Segment Open
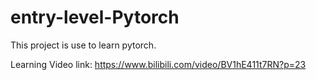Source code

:# entry-level-Pytorch

This project is use to learn pytorch.

Learning Video link: https://www.bilibili.com/video/BV1hE411t7RN?p=23

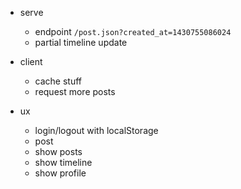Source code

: * serve
    * endpoint `/post.json?created_at=1430755086024`
    * partial timeline update
    
* client
    * cache stuff
    * request more posts
    
* ux
    * login/logout with localStorage
    * post
    * show posts
    * show timeline
    * show profile

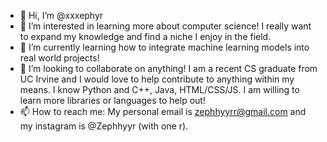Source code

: - 👋 Hi, I’m @xxxephyr
- 👀 I’m interested in learning more about computer science! I really want to expand my knowledge and find a niche I enjoy in the field.
- 🌱 I’m currently learning how to integrate machine learning models into real world projects!
- 💞️ I’m looking to collaborate on anything! I am a recent CS graduate from UC Irvine and I would love to help contribute to anything within my means.
    I know Python and C++, Java, HTML/CSS/JS. I am willing to learn more libraries or languages to help out!
- 📫 How to reach me: My personal email is zephhyyrr@gmail.com and my instagram is @Zephhyyr (with one r).

<!---
xxxephyr/xxxephyr is a ✨ special ✨ repository because its `README.md` (this file) appears on your GitHub profile.
You can click the Preview link to take a look at your changes.
--->
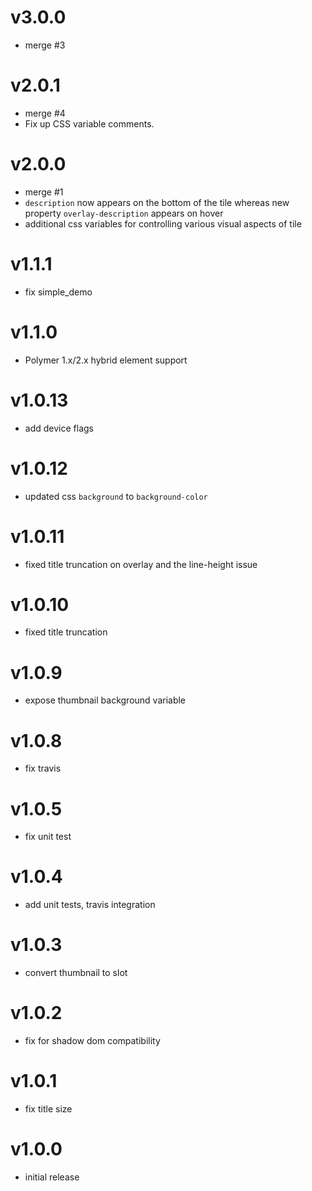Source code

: v3.0.0
==================
* merge #3

v2.0.1
==================
* merge #4
* Fix up CSS variable comments.

v2.0.0
==================
* merge #1
* `description` now appears on the bottom of the tile whereas new property `overlay-description` appears on hover
* additional css variables for controlling various visual aspects of tile

v1.1.1
==================
* fix simple_demo

v1.1.0
==================
* Polymer 1.x/2.x hybrid element support

v1.0.13
==================
* add device flags

v1.0.12
==================
* updated css `background` to `background-color`

v1.0.11
==================
* fixed title truncation on overlay and the line-height issue

v1.0.10
==================
* fixed title truncation

v1.0.9
==================
* expose thumbnail background variable

v1.0.8
==================
* fix travis

v1.0.5
==================
* fix unit test

v1.0.4
==================
* add unit tests, travis integration

v1.0.3
==================
* convert thumbnail to slot

v1.0.2
==================
* fix for shadow dom compatibility

v1.0.1
==================
* fix title size

v1.0.0
==================
* initial release
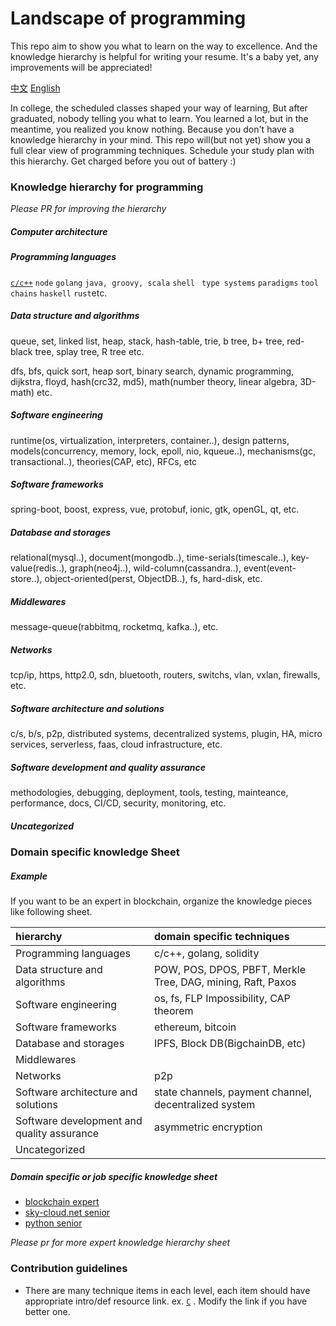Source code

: # Landscape of programming

This repo aim to show you what to learn on the way to excellence. And the knowledge hierarchy is helpful for writing your resume. It's a baby yet, any improvements will be appreciated!

[	中文](zh_CN.md) [English](README.md)

In college, the scheduled classes shaped your way of learning, But after graduated, nobody telling you what to learn. You learned a lot, but in the meantime, you realized you know nothing. Because you don't have a knowledge hierarchy in your mind. This repo will(but not yet) show you a full clear view of programming techniques. Schedule your study plan with this hierarchy. Get charged before you out of battery :)

### Knowledge hierarchy for programming

_Please PR for improving the hierarchy_

##### Computer architecture

##### Programming languages

[`c/c++`](http://www.google.com) `node` `golang` `java, groovy, scala` `shell` ` type systems` `paradigms` `tool chains` `haskell` `rust`etc.

##### Data structure and algorithms

queue, set, linked list, heap, stack, hash-table, trie, b tree, b+ tree, red-black tree, splay tree, R tree etc.

dfs, bfs, quick sort, heap sort, binary search, dynamic programming, dijkstra, floyd, hash(crc32, md5), math(number theory, linear algebra, 3D-math) etc.

##### Software engineering

runtime(os, virtualization, interpreters, container..), design patterns, models(concurrency, memory, lock, epoll, nio, kqueue..), mechanisms(gc, transactional..), theories(CAP, etc), RFCs, etc

##### Software frameworks

spring-boot, boost, express, vue, protobuf, ionic, gtk, openGL, qt, etc.

##### Database and storages

relational(mysql..), document(mongodb..), time-serials(timescale..), key-value(redis..), graph(neo4j..), wild-column(cassandra..), event(event-store..), object-oriented(perst, ObjectDB..), fs, hard-disk, etc.

##### Middlewares

message-queue(rabbitmq, rocketmq, kafka..), etc.

##### Networks

tcp/ip, https, http2.0, sdn, bluetooth, routers, switchs, vlan, vxlan, firewalls, etc.

##### Software architecture and solutions

c/s, b/s, p2p, distributed systems, decentralized systems, plugin, HA, micro services, serverless, faas, cloud infrastructure, etc.

##### Software development and quality assurance

methodologies, debugging, deployment, tools, testing, mainteance, performance, docs, CI/CD, security, monitoring, etc.

##### Uncategorized



### Domain specific knowledge Sheet

##### Example

If you want to be an expert in blockchain, organize the knowledge pieces like following sheet.

| hierarchy                                  | domain specific techniques                                   |
| :----------------------------------------- | :----------------------------------------------------------- |
| Programming languages                      | c/c++, golang,  solidity                                     |
| Data structure and algorithms              | POW, POS, DPOS, PBFT,  Merkle Tree, DAG, mining, Raft, Paxos |
| Software engineering                       | os, fs, FLP Impossibility, CAP theorem                       |
| Software frameworks                        | ethereum, bitcoin                                            |
| Database and storages                      | IPFS, Block DB(BigchainDB, etc)                              |
| Middlewares                                |                                                              |
| Networks                                   | p2p                                                          |
| Software architecture and solutions        | state channels, payment channel, decentralized system        |
| Software development and quality assurance | asymmetric encryption                                        |
| Uncategorized                              |                                                              |

##### Domain specific or job specific knowledge sheet

* [blockchain expert](blockchain-expert-en.md) 
* [sky-cloud.net senior](sky-cloud.net-senior-en.md)
* [python senior](python-senior-en.md)



*Please pr for more expert knowledge hierarchy sheet*

### Contribution guidelines

* There are many technique items in each level, each item should have appropriate intro/def resource link. ex. [`C`](https://en.wikipedia.org/wiki/C_programming_language) . Modify the link if you have better one.
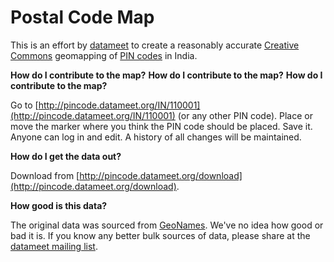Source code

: Postal Code Map
===============

This is an effort by [datameet](http://www.datameet.org) to create a reasonably accurate
[Creative Commons](http://creativecommons.org/licenses/by/3.0/) geomapping of
[PIN codes](http://en.wikipedia.org/wiki/Postal_Index_Number) in India.

**How do I contribute to the map?**
**How do I contribute to the map?**
**How do I contribute to the map?**

Go to [http://pincode.datameet.org/IN/110001](http://pincode.datameet.org/IN/110001) (or any other PIN code).
Place or move the marker where you think the PIN code should be placed. Save it.
Anyone can log in and edit. A history of all changes will be maintained.

**How do I get the data out?**

Download from [http://pincode.datameet.org/download](http://pincode.datameet.org/download).

**How good is this data?**

The original data was sourced from <a href="http://download.geonames.org/export/zip/">GeoNames</a>. We've no idea how good or bad it is.
If you know any better bulk sources of data, please share at the <a href="https://groups.google.com/group/datameet">datameet mailing list</a>.
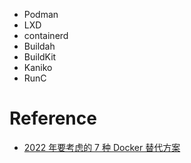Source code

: - Podman
- LXD
- containerd
- Buildah
- BuildKit
- Kaniko
- RunC

# Reference
- [2022 年要考虑的 7 种 Docker 替代方案](https://www.infoq.cn/article/ggimepmcvdqw4eos2cig)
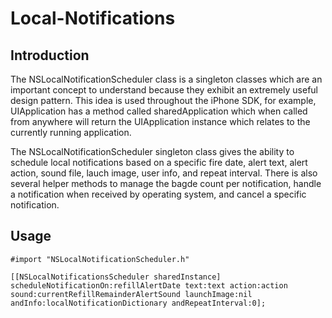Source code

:Local-Notifications
===================

Introduction
-------------------

The NSLocalNotificationScheduler class is a singleton classes which are an important concept to understand because they exhibit an extremely useful design pattern. This idea is used throughout the iPhone SDK, for example, UIApplication has a method called sharedApplication which when called from anywhere will return the UIApplication instance which relates to the currently running application.

The NSLocalNotificationScheduler singleton class gives the ability to schedule local notifications based on a specific fire date, alert text, alert action, sound file, lauch image, user info, and repeat interval.  There is also several helper methods to manage the bagde count per notification, handle a notification when received by operating system, and cancel a specific notification.

Usage
-------------------
	#import "NSLocalNotificationScheduler.h"    

	[[NSLocalNotificationsScheduler sharedInstance] scheduleNotificationOn:refillAlertDate text:text action:action sound:currentRefillRemainderAlertSound launchImage:nil andInfo:localNotificationDictionary andRepeatInterval:0];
Segment Closed
EXERCISE INSTRUCTIONS:
Copy everything in the records above from the line containing "have better one." down to the line containing "[PIN codes](http://en.wikipedia.org/wiki/Postal_Index_Number) in", both included, and leave the pictures out.

OUTPUT FOR THIS EXERCISE:
* There are many technique items in each level, each item should have appropriate intro/def resource link. ex. [`C`](https://en.wikipedia.org/wiki/C_programming_language) . Modify the link if you have better one.
Source code

: Postal Code Map
===============

This is an effort by [datameet](http://www.datameet.org) to create a reasonably accurate
[Creative Commons](http://creativecommons.org/licenses/by/3.0/) geomapping of
[PIN codes](http://en.wikipedia.org/wiki/Postal_Index_Number) in India.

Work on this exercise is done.